Available data section start
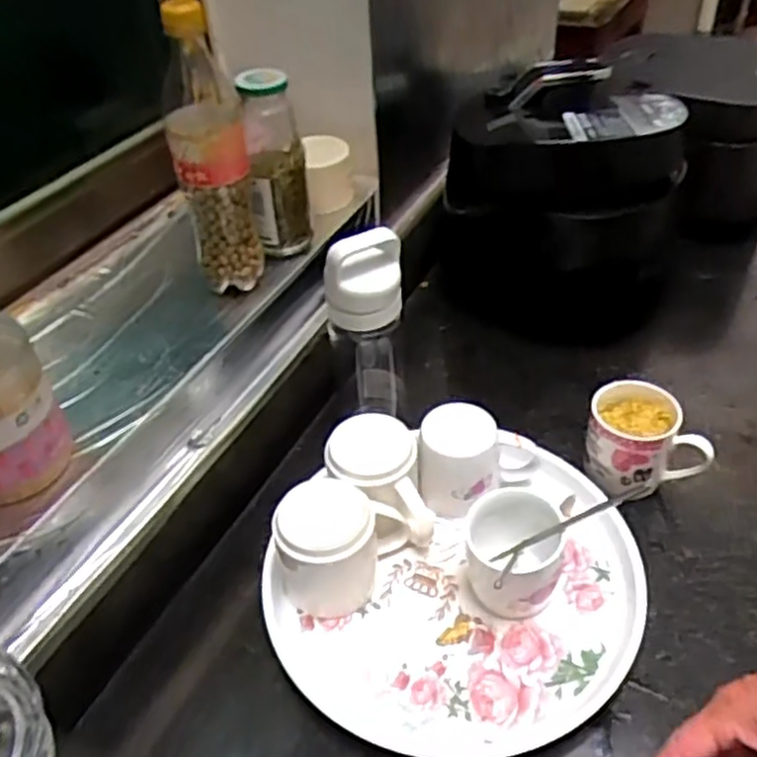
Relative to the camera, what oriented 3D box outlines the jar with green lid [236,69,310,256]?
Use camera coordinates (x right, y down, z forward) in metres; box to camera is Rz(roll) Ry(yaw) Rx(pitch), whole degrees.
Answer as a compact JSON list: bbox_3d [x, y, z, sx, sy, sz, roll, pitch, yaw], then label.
[{"bbox_3d":[-0.096,-0.198,0.665,0.051,0.167,0.050,-6,42,-2],"label":"jar with green lid"}]

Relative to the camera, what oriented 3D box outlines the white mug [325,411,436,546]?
[{"bbox_3d":[0.003,0.098,0.637,0.082,0.099,0.098,-19,44,-16],"label":"white mug"}]

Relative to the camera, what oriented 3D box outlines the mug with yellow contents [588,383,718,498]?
[{"bbox_3d":[0.249,0.062,0.664,0.104,0.086,0.076,8,43,13],"label":"mug with yellow contents"}]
Available data section end
▶ _Required work_
Reprint the listing above exactly, without images.

▶ _Solved problem_
Relative to the camera, what oriented 3D box outlines the jar with green lid [236,69,310,256]?
Use camera coordinates (x right, y down, z forward) in metres; box to camera is Rz(roll) Ry(yaw) Rx(pitch), whole degrees.
Answer as a compact JSON list: bbox_3d [x, y, z, sx, sy, sz, roll, pitch, yaw], then label.
[{"bbox_3d":[-0.096,-0.198,0.665,0.051,0.167,0.050,-6,42,-2],"label":"jar with green lid"}]

Relative to the camera, what oriented 3D box outlines the white mug [325,411,436,546]?
[{"bbox_3d":[0.003,0.098,0.637,0.082,0.099,0.098,-19,44,-16],"label":"white mug"}]

Relative to the camera, what oriented 3D box outlines the mug with yellow contents [588,383,718,498]?
[{"bbox_3d":[0.249,0.062,0.664,0.104,0.086,0.076,8,43,13],"label":"mug with yellow contents"}]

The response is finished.